There are many pitfalls for consumers when interpreting nutritional information on the backs of food packets. At the moment we use a traffic light system for foods to avoid, eat in moderation and eat plenty of, but many nutritionists feel this is an over-simplification which leads consumers to make poor choices.

A new system has been developed in the US, the Overall Nutritional Quality Index (ONQI). This was devised by a group of nutrition and health experts, led by David Katz, chairman of the Yale Prevention Research Center.
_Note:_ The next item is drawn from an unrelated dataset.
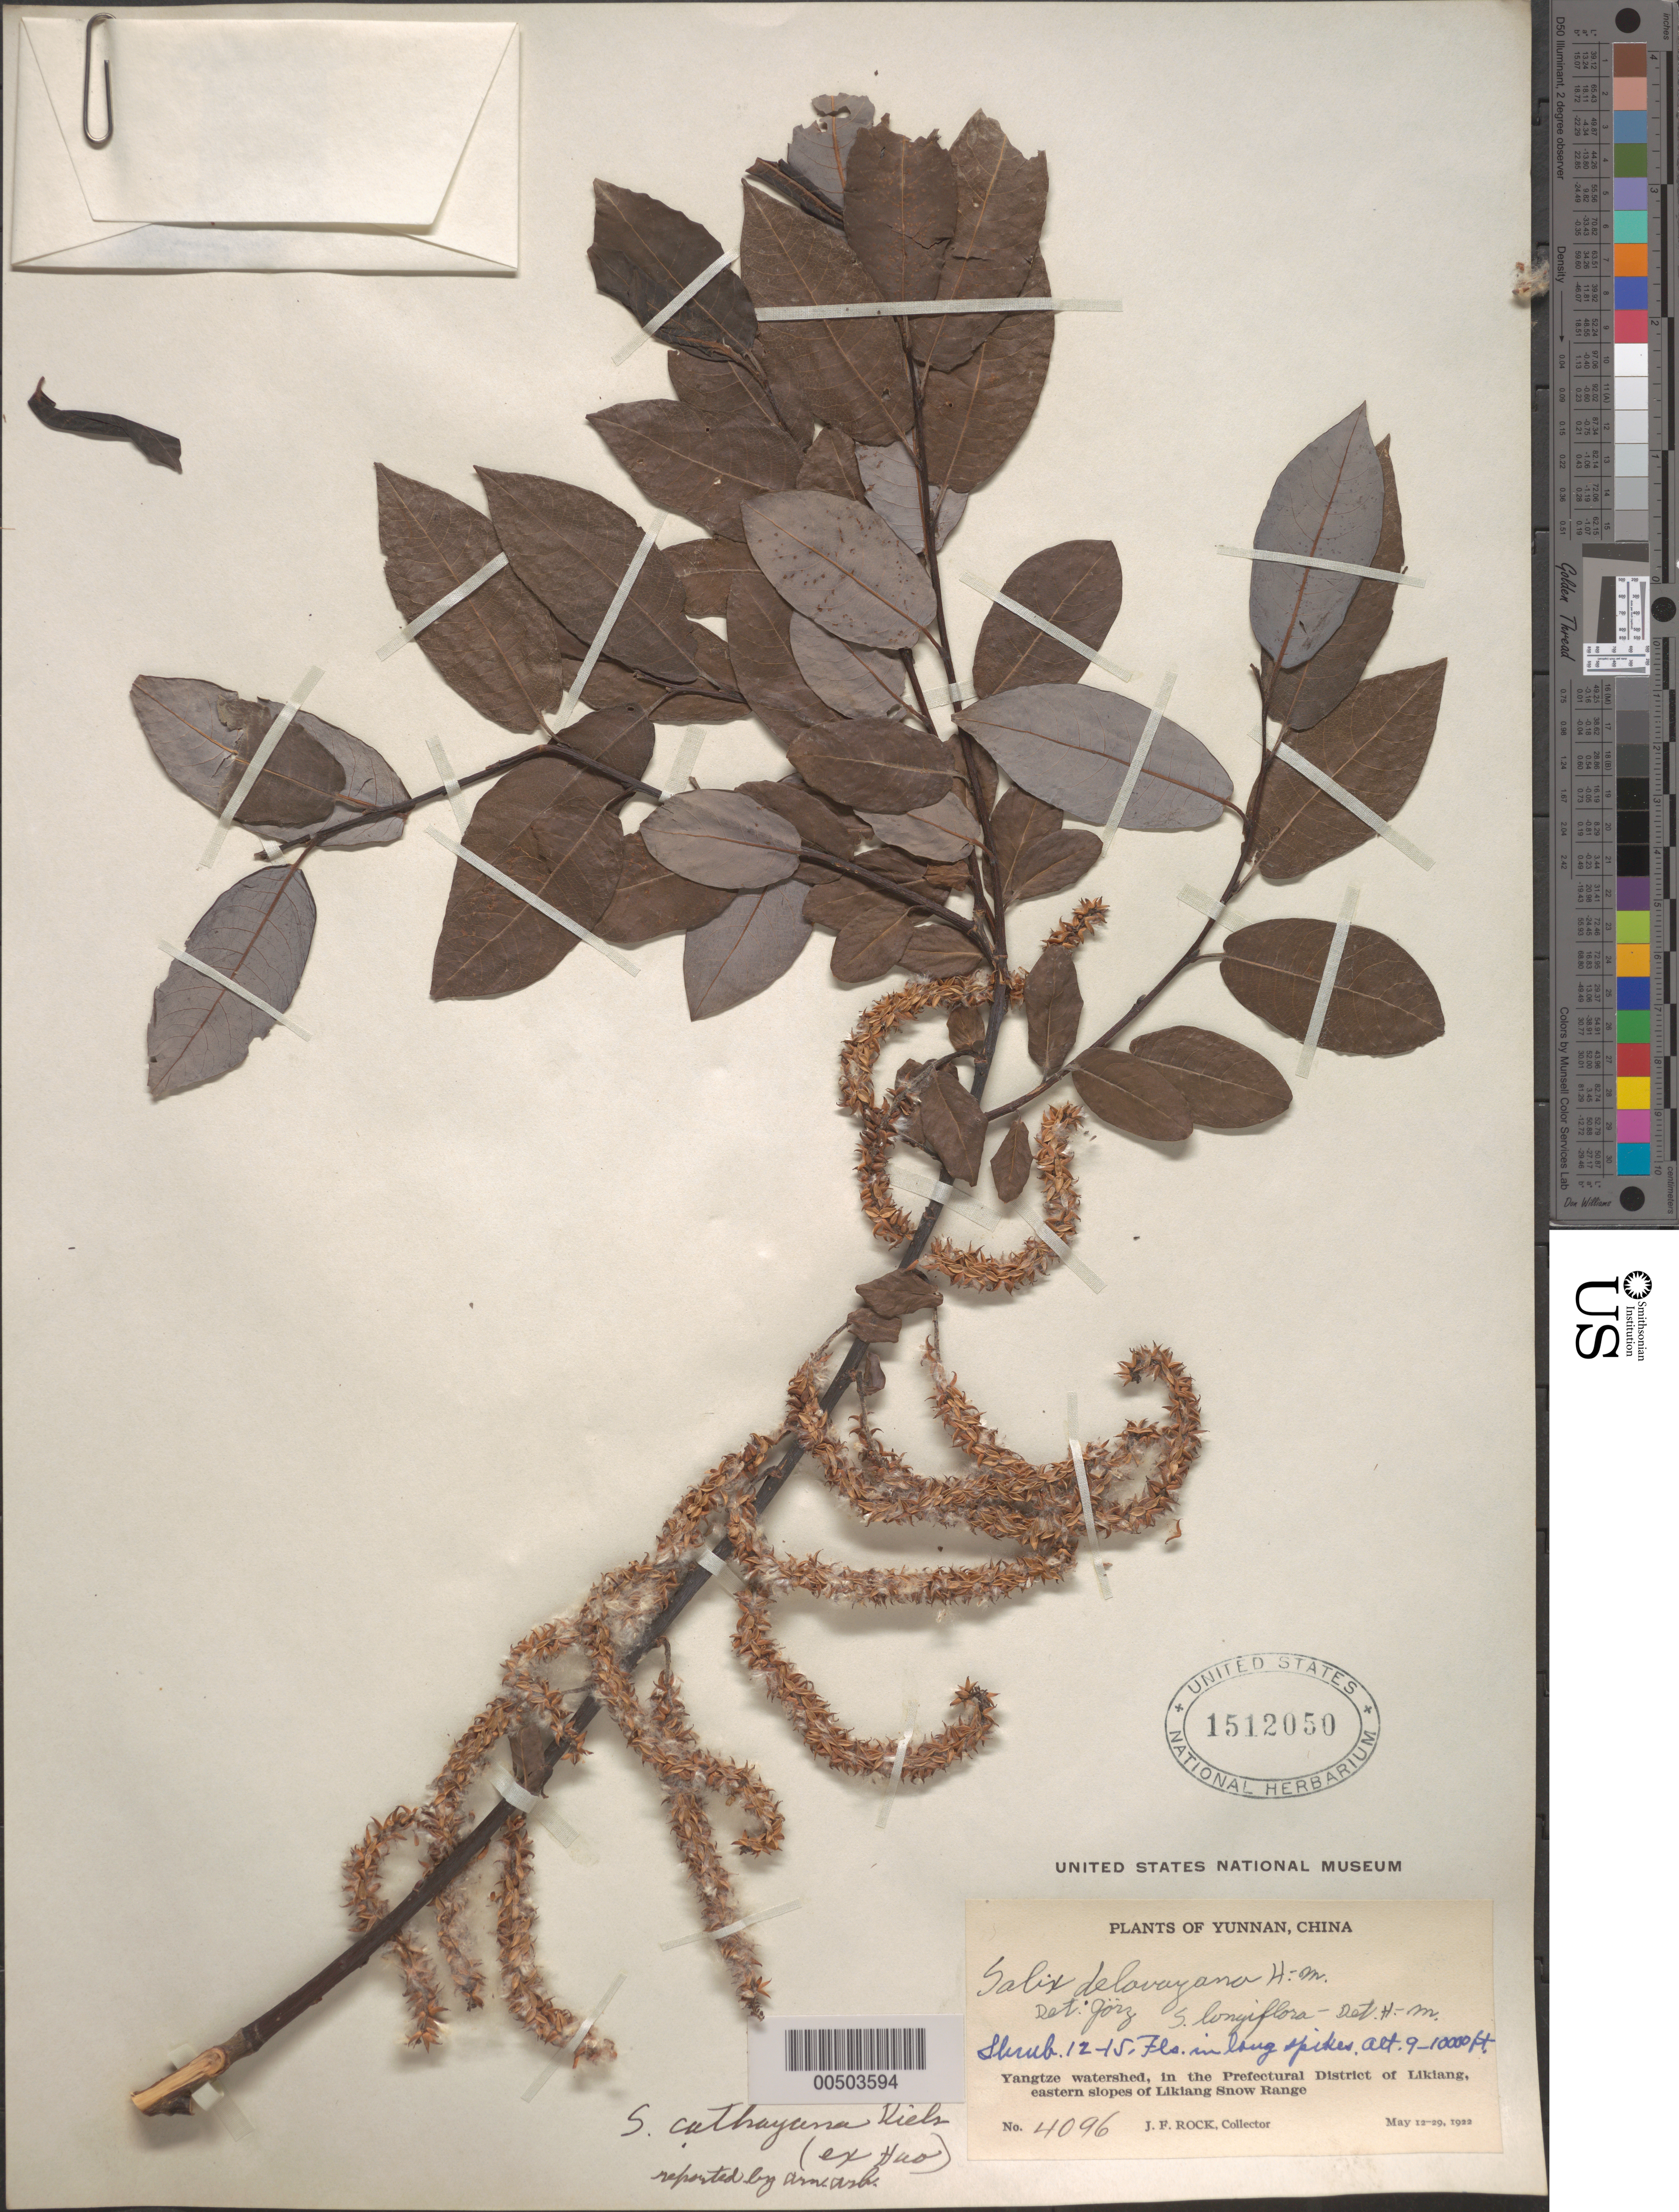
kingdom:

ONQI takes into account a number of factors in assigning a score of one to 100 for each food, including negatives like the amount of saturated fat, sugar and cholesterol in a food, and positives like fibre, nutrients, omega-3 fatty acids and the quality of a food?s proteins.

At the moment in our system the nutritional balance of foods aren?t taken into account. Cheese for example may score a red for its high fat content, causing a consumer to stop buying it even though it is a useful source of minerals such as calcium.

ONQI will make it easier to compare similar foods as well as helping you to make good choices quicker. It will be rolled out in the USA in 2008 by Topco Associates LLC, a grocery distribution and services cooperative owned by a number of independent grocers.

Other bodies with an interest in nutrition and food production are working on similar systems so expect to see something available to UK consumers in the next year.